To grieve a lost friend

To grieve a lost friend

When Dr Elisabeth Kubler-Ross, PhD edificed her work in Death and Dying, she formulated five stages of grief. At the time, this piece was looking at common threads of grief in the terminally ill. The classical stages are Denial, followed by Anger, which is then supplanted by Bargaining. After that, Depression or Isolation. Finally, as these emotions run their course, the individual comes to an Acceptance. It would be important to note that these stages or this process is observable in typical and I’d say, developed presentations and have a cultural bias. Or as one of my favorite sages likes to say,   “Generally speaking…”

Kubler-Ross would later expand the grief and mourning process to all manner of our sad and traumatic milieu  It is how we make sense of the sense-less. A valve that releases perhaps grandly at first, but then fizzles down into a reparative process. When we don’t go through all the phases and get stuck in say, depression/isolation, we literally get stuck there. A bit like Dicken’s Miss Havisham. Stranded in place. When K-B expanded the scenarios of grief from terminal illness to divorce and substance abuse, career implosion and deeper relationships it’s easy to see the patterns. Even natural disasters can be felt remotely. We see it now in other types of disaster, mass shootings and horrific events to which there seems no resolution, a plane crash in the middle of the ocean, horrific acts of terrorism.

I know I felt it each and every one of the times I attempted sobriety. I could get stuck on any one of those rungs. Sometimes it felt like I was trying too hard. Like I was tugging at knots, getting nowhere, just making them tighter. A good spot for me to settle was in that depressed mentality of despair. Of course, to say everyone, every time experiences grief in a proscribed manner would be reckless. Some people simply don’t grieve they way we see it on TV. Homicide detectives will tell you there is no pat response. But what I do find intriguing is where the stages are linked to substance abuse. I’ve been around enough addicts to note some validity to a “looping” of emotional expression. I see, too that some are more likely to bounce between Denial and Bargaining than working toward an acceptance. Look at twelve step logic.
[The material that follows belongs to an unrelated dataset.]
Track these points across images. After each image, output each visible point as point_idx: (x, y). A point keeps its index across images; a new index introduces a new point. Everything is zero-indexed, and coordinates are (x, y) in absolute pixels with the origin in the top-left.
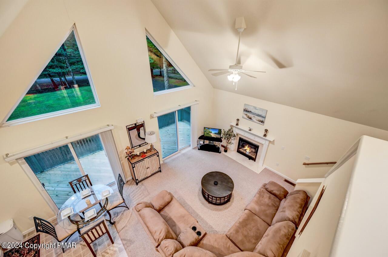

While the steps are in a different order, you can see where AA expects an attitude of acceptance before the individual is, or has been through some of the cleansing the other stages afford. The reason I remark on this idea is that a friend is having a lot of trouble accepting this notion that he is not going to be able to drink again, either on a one-day-at-a-time basis are looking down the road into his sunset. After five months of abstinence, he’s all wrapped up in the anger/denial/isolation package. After he read a little about what grief and acceptance is with a more personal point of view, he’s been a little less depressed and his anger, not gone, but less irrational? As far as isolating, he really wants to talk about this. And communicating is always good.

Something this does for me is, now I have another little pause button I can press. Then I do a little checklist. Where it rubs me, I know I need more than a cliche’ response. Maybe I need to see the situation from another vantage, listen with a clearer head, look for understanding before offering criticism. Maybe the problem need real help, not prayers and platitudes. Either way, being able to see left and right, front and back, up and down keeps me out of my head and gives me another day to cherish.